## Instructions to follow
Copy out the lines from the one containing "5857 | Withdrawn: 02-1950 -> 02-1951" through the one containing "5865 | Withdrawn: 12-1950 -> 12-1951", including both, and leave the pictures out.

►

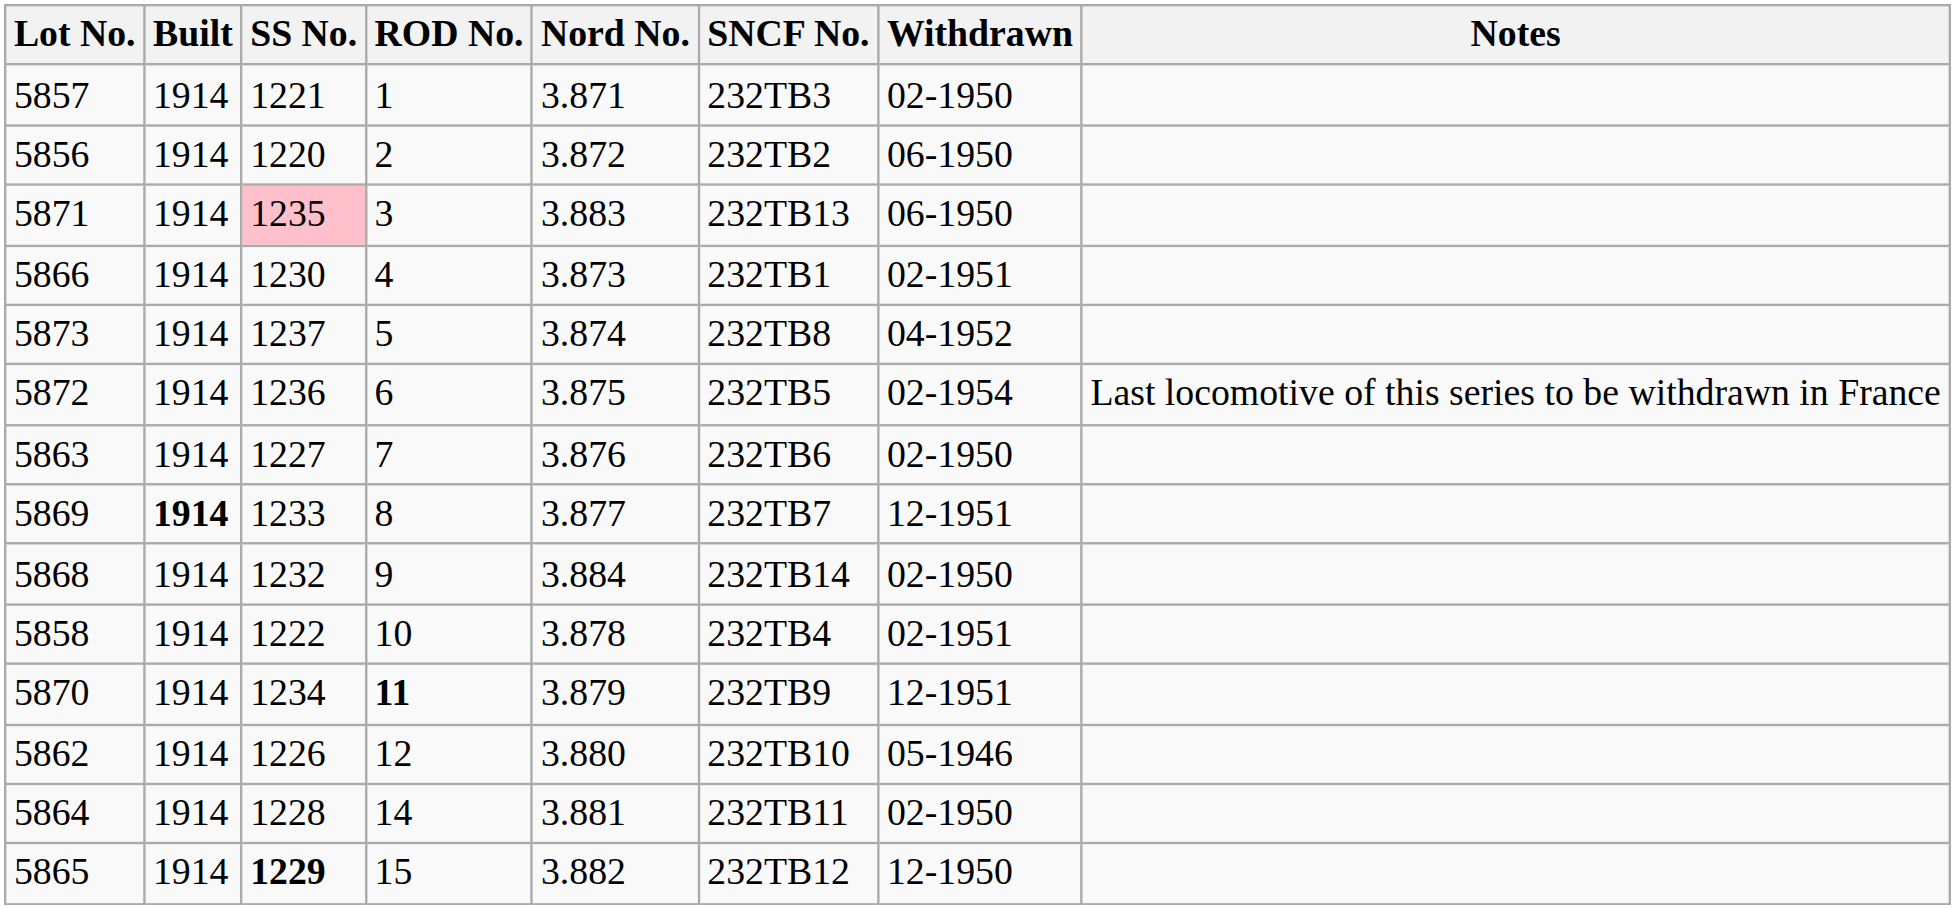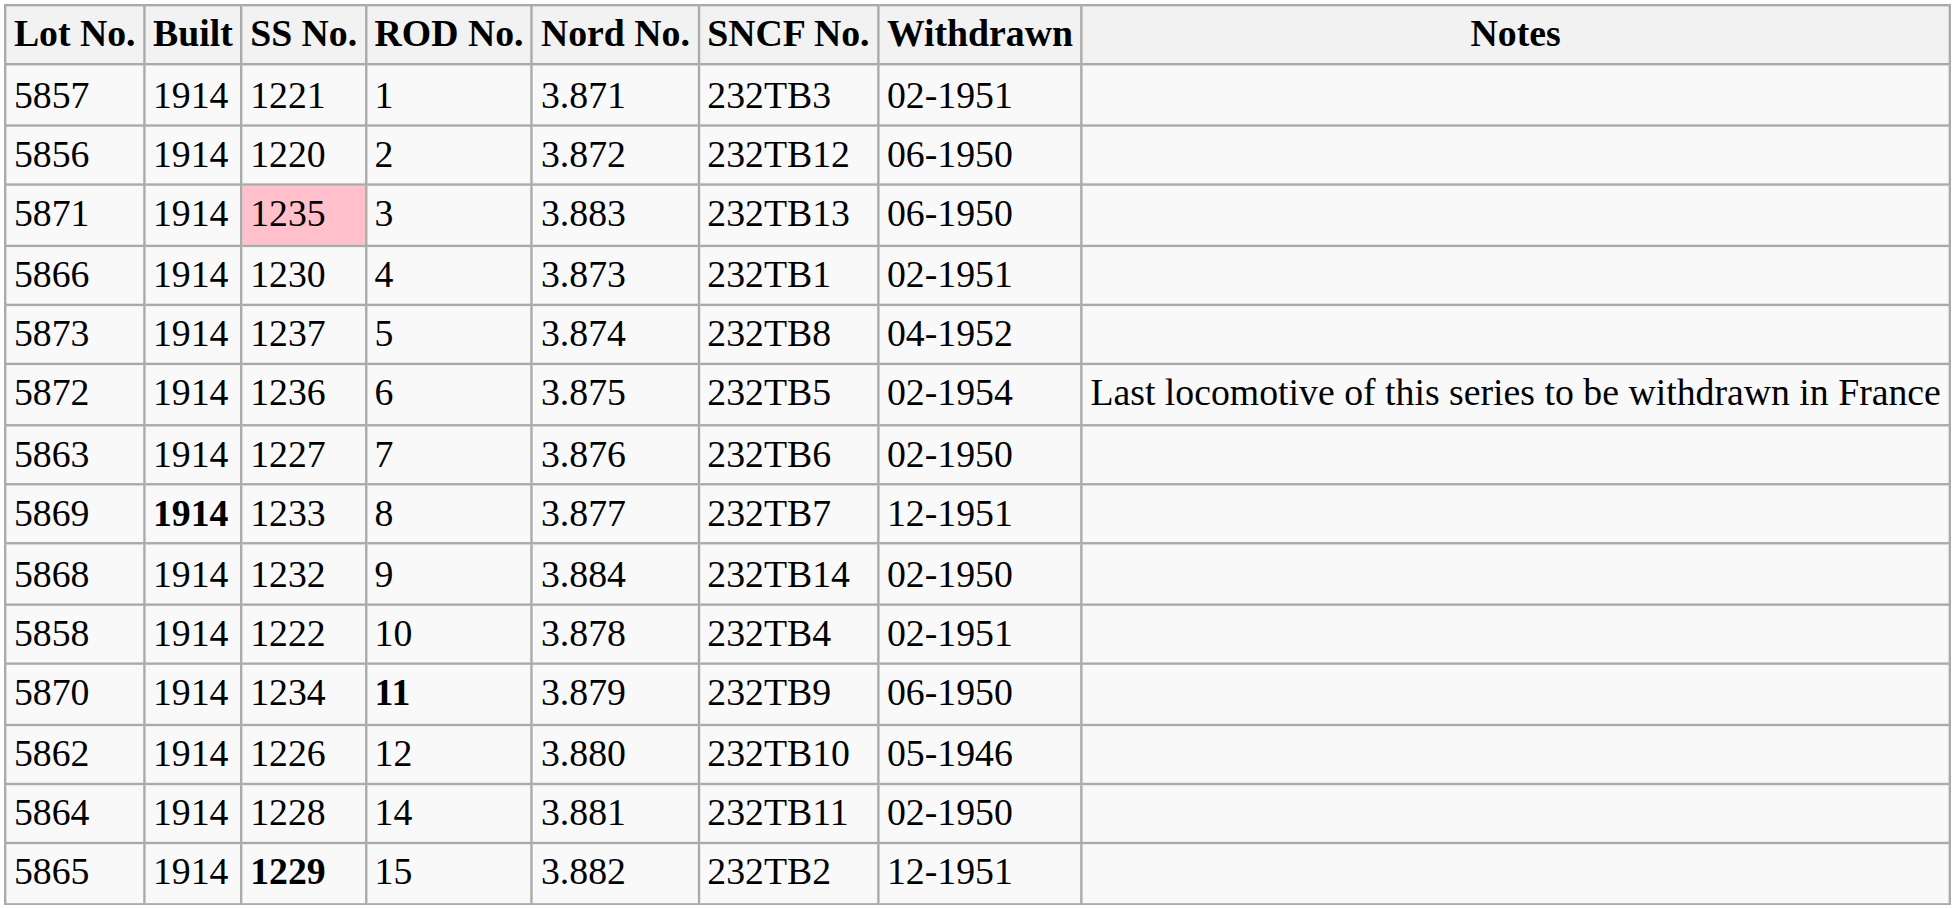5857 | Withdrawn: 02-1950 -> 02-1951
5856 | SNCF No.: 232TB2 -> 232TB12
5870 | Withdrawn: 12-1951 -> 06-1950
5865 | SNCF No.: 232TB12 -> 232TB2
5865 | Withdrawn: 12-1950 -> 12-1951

◄
►

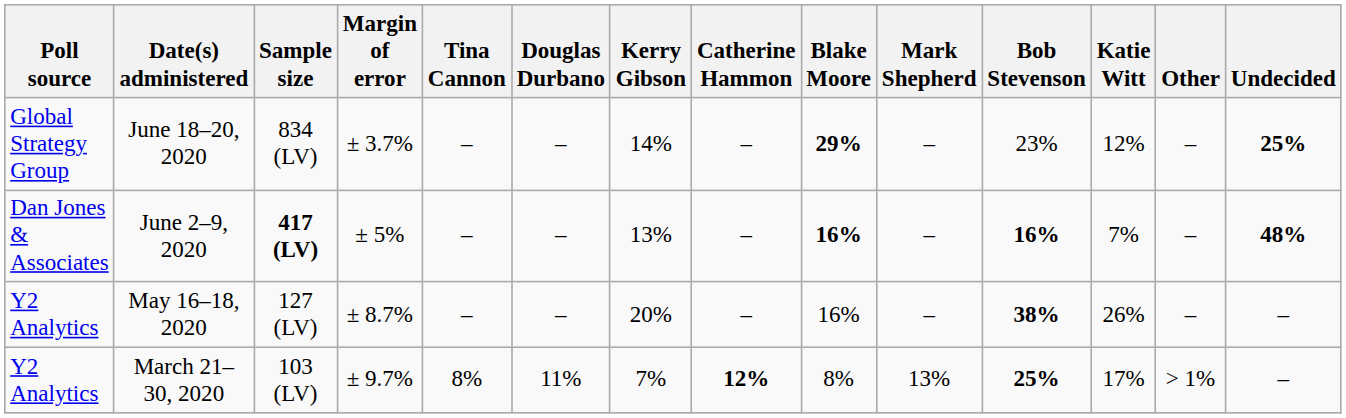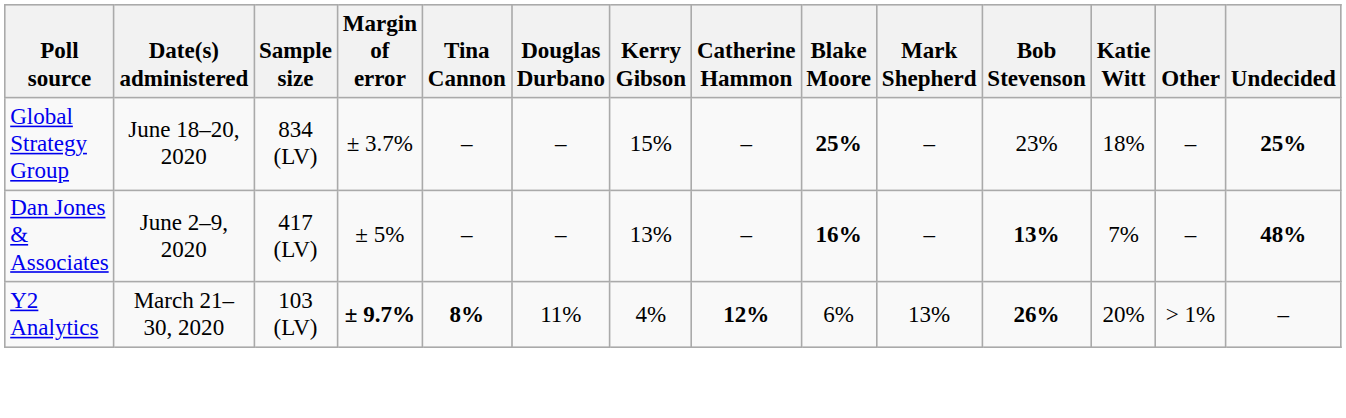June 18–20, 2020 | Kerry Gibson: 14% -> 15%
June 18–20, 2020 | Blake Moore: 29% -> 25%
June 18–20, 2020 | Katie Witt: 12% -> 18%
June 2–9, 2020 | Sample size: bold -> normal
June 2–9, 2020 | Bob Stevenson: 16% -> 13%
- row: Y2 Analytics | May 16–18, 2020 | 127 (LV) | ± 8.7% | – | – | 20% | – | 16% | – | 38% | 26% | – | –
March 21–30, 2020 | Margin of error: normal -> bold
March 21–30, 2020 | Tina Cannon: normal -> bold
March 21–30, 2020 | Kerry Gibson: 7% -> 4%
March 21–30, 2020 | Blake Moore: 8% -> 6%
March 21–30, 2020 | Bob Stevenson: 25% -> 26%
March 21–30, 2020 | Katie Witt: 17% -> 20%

◄
►

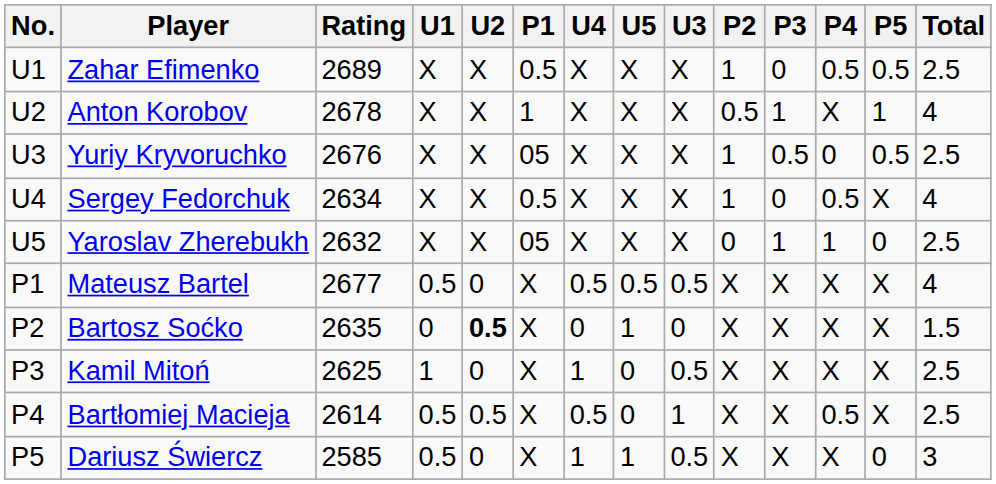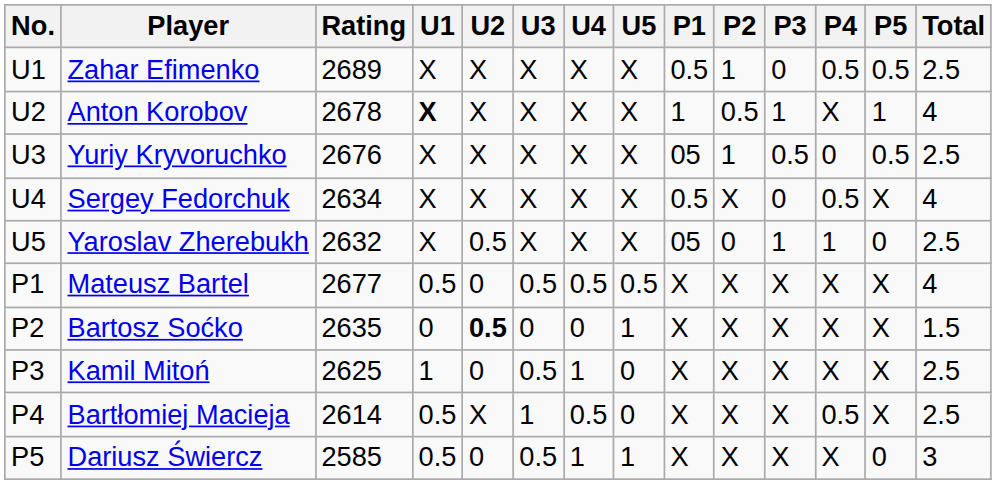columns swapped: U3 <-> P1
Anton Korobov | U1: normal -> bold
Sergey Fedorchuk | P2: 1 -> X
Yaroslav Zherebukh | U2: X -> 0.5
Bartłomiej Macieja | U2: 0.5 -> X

◄

## Full response
5857 | Withdrawn: 02-1950 -> 02-1951
5856 | SNCF No.: 232TB2 -> 232TB12
5870 | Withdrawn: 12-1951 -> 06-1950
5865 | SNCF No.: 232TB12 -> 232TB2
5865 | Withdrawn: 12-1950 -> 12-1951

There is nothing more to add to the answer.